++++ Selected passage
[I18n-sig] Re: [Python-Dev] Unicode debate

Just van Rossum just@letterror.com
Fri, 5 May 2000 10:25:37 +0100


At 11:02 PM +0200 04-05-2000, Fredrik Lundh wrote:
>Henry S. Thompson <ht@cogsci.ed.ac.uk> wrote:
>> I think I hear a moderate consensus developing that the 'ASCII
>> proposal' is a reasonable compromise given the time constraints.
>
>agreed.

This makes no sense: implementing the 7-bit proposal takes the more or less
the same time as implementing 8-bit downcasting. Or is it just the
bickering that's too time consuming? ;-)

I worry that if the current implementation goes into 1.6 more or less as it
is now there's no way we can ever go back (before P3K). Or will Unicode
support be marked "experimental" in 1.6? This is not so much about the
7-bit/8-bit proposal but about the dubious unicode() and unichr() functions
and the u"" notation:

- unicode() only takes strings, so is effectively a method of the string type.
- if narrow and wide strings are meant to be as similar as possible,
chr(256) should just return a wide char
- similarly, why is the u"" notation at all needed?

The current design is more complex than needed, and still offers plenty of
surprises. Making it simpler (without integrating the two string types) is
not a huge effort. Seeing the wide string type as independent of Unicode
takes no physical effort at all, as it's just in our heads.

Fixing str() so it can return wide strings might be harder, and can wait
until later. Would be too bad, though.

Just
++++++++
++++ Dataset excerpts
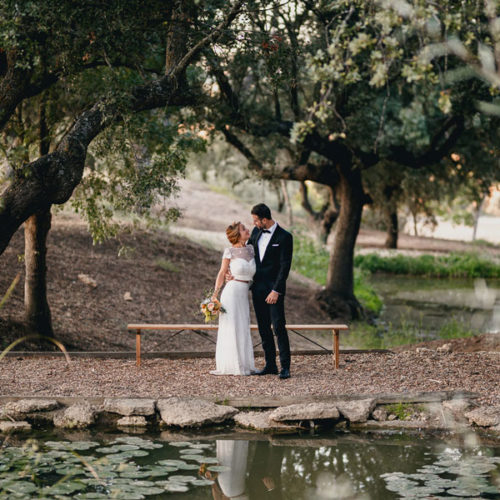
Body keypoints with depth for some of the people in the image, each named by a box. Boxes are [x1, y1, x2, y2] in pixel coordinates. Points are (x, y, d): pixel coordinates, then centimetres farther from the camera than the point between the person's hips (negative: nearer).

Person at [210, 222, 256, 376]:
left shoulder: (251, 248, 6)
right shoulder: (230, 251, -7)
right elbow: (222, 273, -2)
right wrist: (215, 294, -6)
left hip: (244, 294, 5)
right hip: (232, 291, -5)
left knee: (243, 330, 9)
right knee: (230, 329, -1)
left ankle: (244, 365, 15)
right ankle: (229, 366, 5)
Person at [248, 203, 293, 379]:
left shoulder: (284, 237, -10)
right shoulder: (256, 232, 9)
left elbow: (285, 266, -13)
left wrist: (276, 291, -17)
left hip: (274, 288, -6)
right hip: (257, 287, 6)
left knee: (278, 327, -9)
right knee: (263, 328, 8)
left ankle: (285, 366, -6)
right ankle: (270, 365, 14)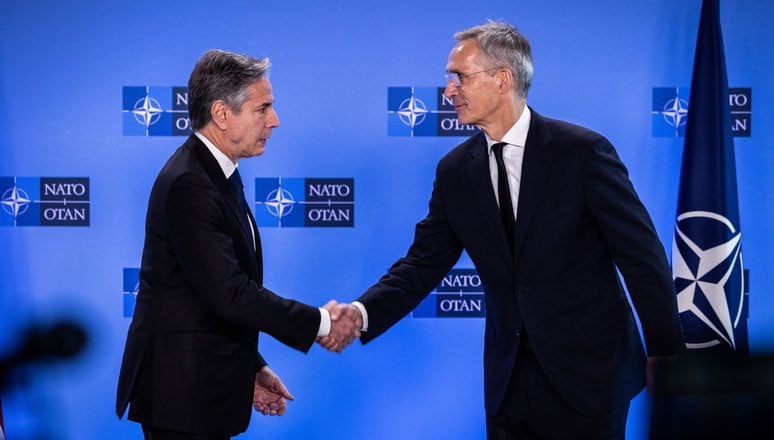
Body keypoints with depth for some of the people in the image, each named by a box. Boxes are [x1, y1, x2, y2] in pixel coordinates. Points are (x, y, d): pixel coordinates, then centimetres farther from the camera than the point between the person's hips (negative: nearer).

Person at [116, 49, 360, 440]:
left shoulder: (217, 175, 12)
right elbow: (228, 293, -25)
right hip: (182, 393, -9)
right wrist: (319, 322, -16)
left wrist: (251, 367, 16)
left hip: (208, 386, 9)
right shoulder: (187, 185, -19)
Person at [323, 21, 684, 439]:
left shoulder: (583, 151, -12)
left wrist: (666, 353, -7)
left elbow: (642, 256, -9)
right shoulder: (455, 170, 3)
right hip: (509, 378, 4)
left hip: (587, 373, -4)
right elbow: (423, 263, 3)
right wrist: (362, 312, -14)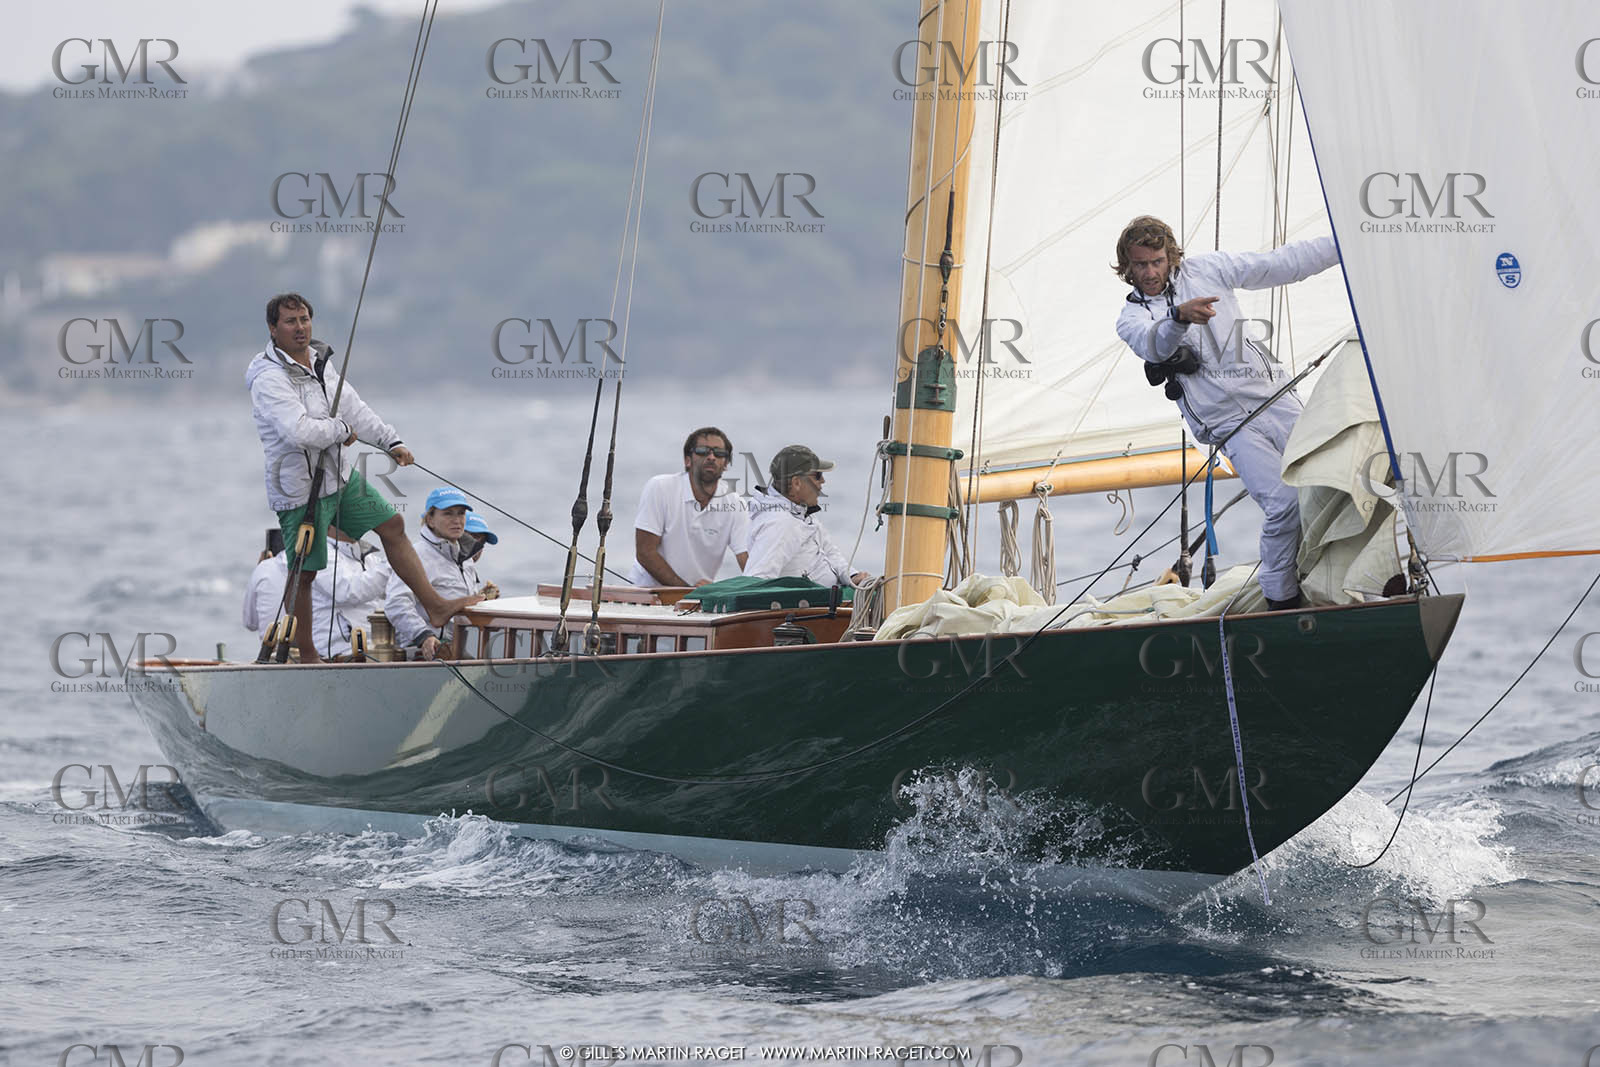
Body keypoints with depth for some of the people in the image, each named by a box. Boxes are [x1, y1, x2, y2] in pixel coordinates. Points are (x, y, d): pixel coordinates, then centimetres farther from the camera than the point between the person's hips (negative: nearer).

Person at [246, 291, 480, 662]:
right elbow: (298, 431, -32)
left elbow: (354, 407, 16)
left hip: (341, 477, 9)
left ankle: (434, 606, 22)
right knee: (303, 573, -2)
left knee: (392, 526, 13)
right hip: (299, 489, -9)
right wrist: (343, 431, -16)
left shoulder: (319, 364, 7)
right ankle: (305, 656, 10)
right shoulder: (269, 380, -22)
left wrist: (391, 441, 13)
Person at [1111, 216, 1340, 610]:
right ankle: (1281, 600, -4)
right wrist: (1179, 316, -46)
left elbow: (1279, 264, 12)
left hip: (1272, 397, 3)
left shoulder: (1204, 269, 7)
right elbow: (1154, 344, -24)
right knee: (1285, 504, -19)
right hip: (1229, 424, -3)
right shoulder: (1131, 318, 0)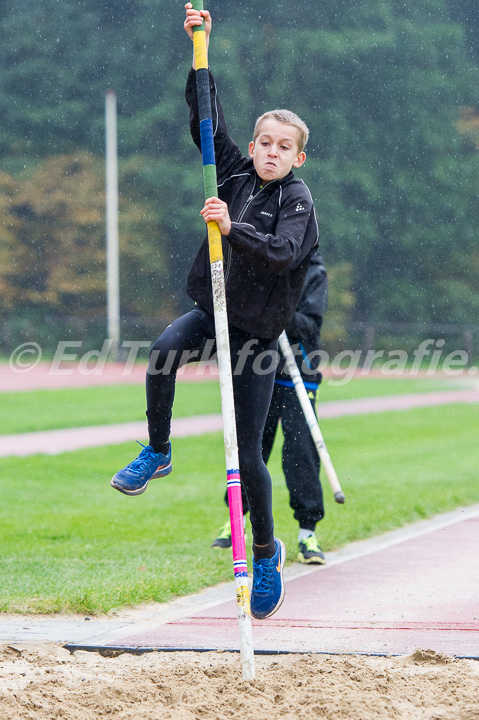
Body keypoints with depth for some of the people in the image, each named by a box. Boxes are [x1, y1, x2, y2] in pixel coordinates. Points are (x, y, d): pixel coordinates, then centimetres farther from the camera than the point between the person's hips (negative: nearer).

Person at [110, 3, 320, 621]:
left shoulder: (297, 200, -8)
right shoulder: (236, 173, 6)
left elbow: (284, 253, -24)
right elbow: (207, 120, 6)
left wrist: (234, 230, -36)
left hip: (257, 331, -4)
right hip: (212, 309, 4)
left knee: (247, 455, -2)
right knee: (164, 350, -32)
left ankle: (266, 553, 17)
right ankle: (157, 452, -13)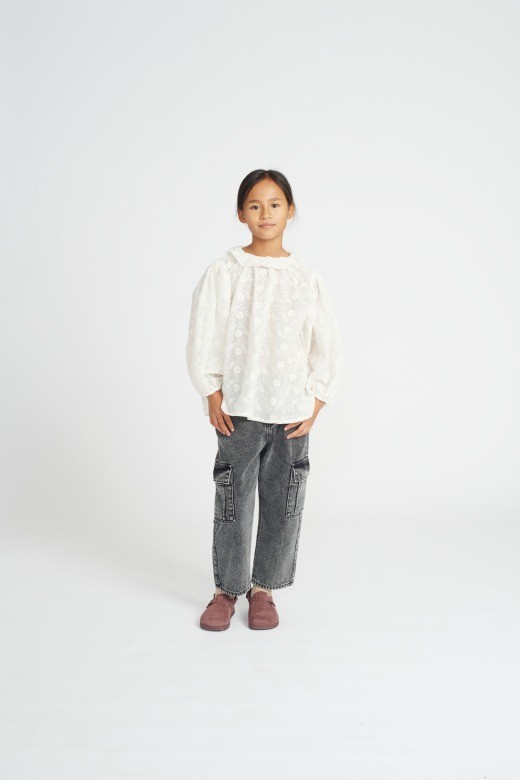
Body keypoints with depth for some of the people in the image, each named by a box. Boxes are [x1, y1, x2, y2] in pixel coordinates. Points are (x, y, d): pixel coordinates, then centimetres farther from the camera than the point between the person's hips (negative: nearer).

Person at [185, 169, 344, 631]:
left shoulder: (306, 277, 3)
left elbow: (328, 345, 5)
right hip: (238, 410, -1)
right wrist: (213, 395, -5)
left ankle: (264, 588, 25)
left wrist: (315, 404, 0)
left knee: (283, 502, 7)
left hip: (291, 412, 2)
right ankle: (227, 589, 23)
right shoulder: (225, 271, -2)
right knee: (232, 500, 6)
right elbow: (204, 337, -1)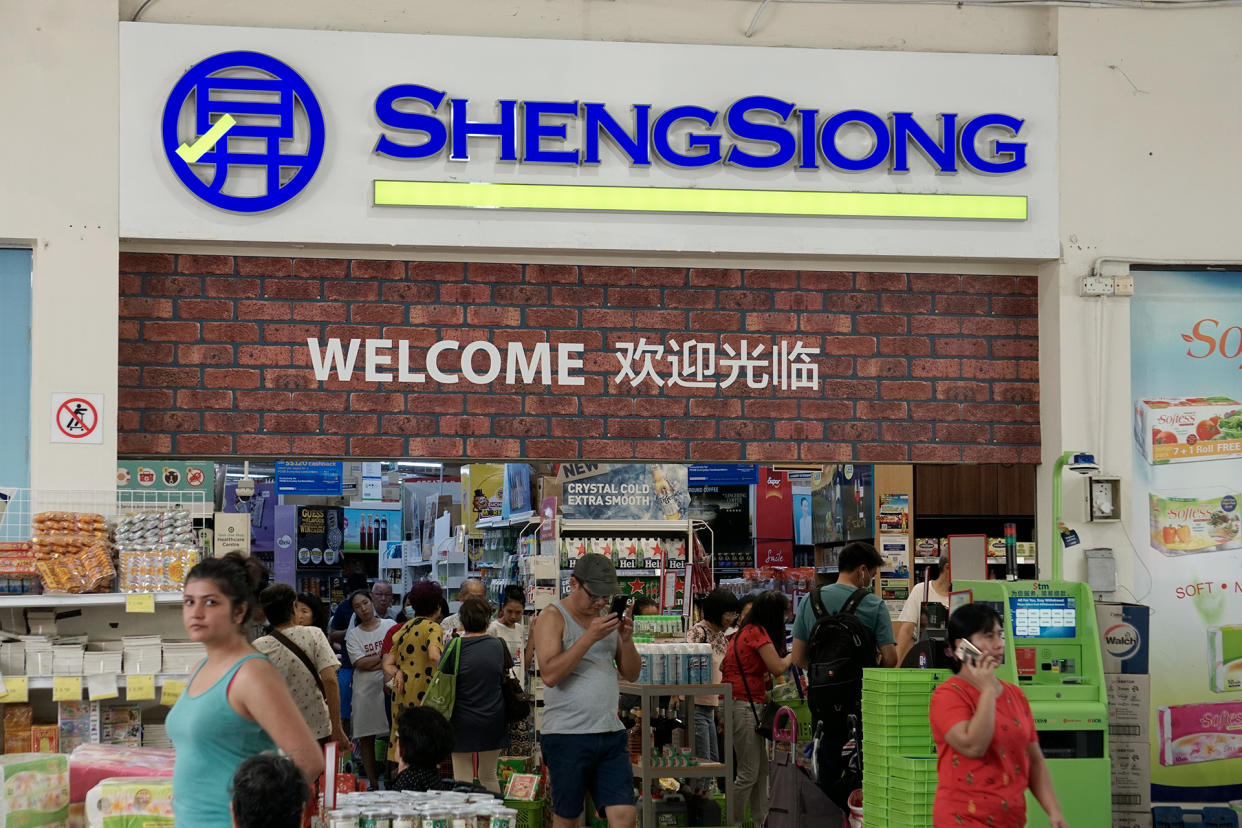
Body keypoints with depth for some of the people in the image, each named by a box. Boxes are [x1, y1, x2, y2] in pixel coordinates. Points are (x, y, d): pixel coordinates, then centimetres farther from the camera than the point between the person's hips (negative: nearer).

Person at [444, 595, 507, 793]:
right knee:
++++++++
▸ **Task instructions**:
A. In the Unicode debate post, substitute "provisional" for "experimental" and write out the passage from "I worry that" up to and including "at all needed?".
B. Answer these questions using the Unicode debate post:
(i) Who wrote the quoted reply "agreed." to Henry S. Thompson?
(ii) What is the only thing unicode() takes?
(iii) What should chr(256) return?
C. Decide whether each statement agrees with the Unicode debate post, and quote the words that settle it:
(i) Implementing the 7-bit proposal takes much longer than implementing 8-bit downcasting.
(ii) Fixing str() so it can return wide strings can wait until later.
(iii) Making the design simpler requires integrating the two string types.

▸ **Answers by item number**:
A.
I worry that if the current implementation goes into 1.6 more or less as it
is now there's no way we can ever go back (before P3K). Or will Unicode
support be marked "provisional" in 1.6? This is not so much about the
7-bit/8-bit proposal but about the dubious unicode() and unichr() functions
and the u"" notation:

- unicode() only takes strings, so is effectively a method of the string type.
- if narrow and wide strings are meant to be as similar as possible,
chr(256) should just return a wide char
- similarly, why is the u"" notation at all needed?

B.
(i) Fredrik Lundh
(ii) Strings
(iii) A wide char

C.
(i) No: "implementing the 7-bit proposal takes the more or less the same time as implementing 8-bit downcasting"
(ii) Yes: "Fixing str() so it can return wide strings might be harder, and can wait until later."
(iii) No: "Making it simpler (without integrating the two string types) is not a huge effort."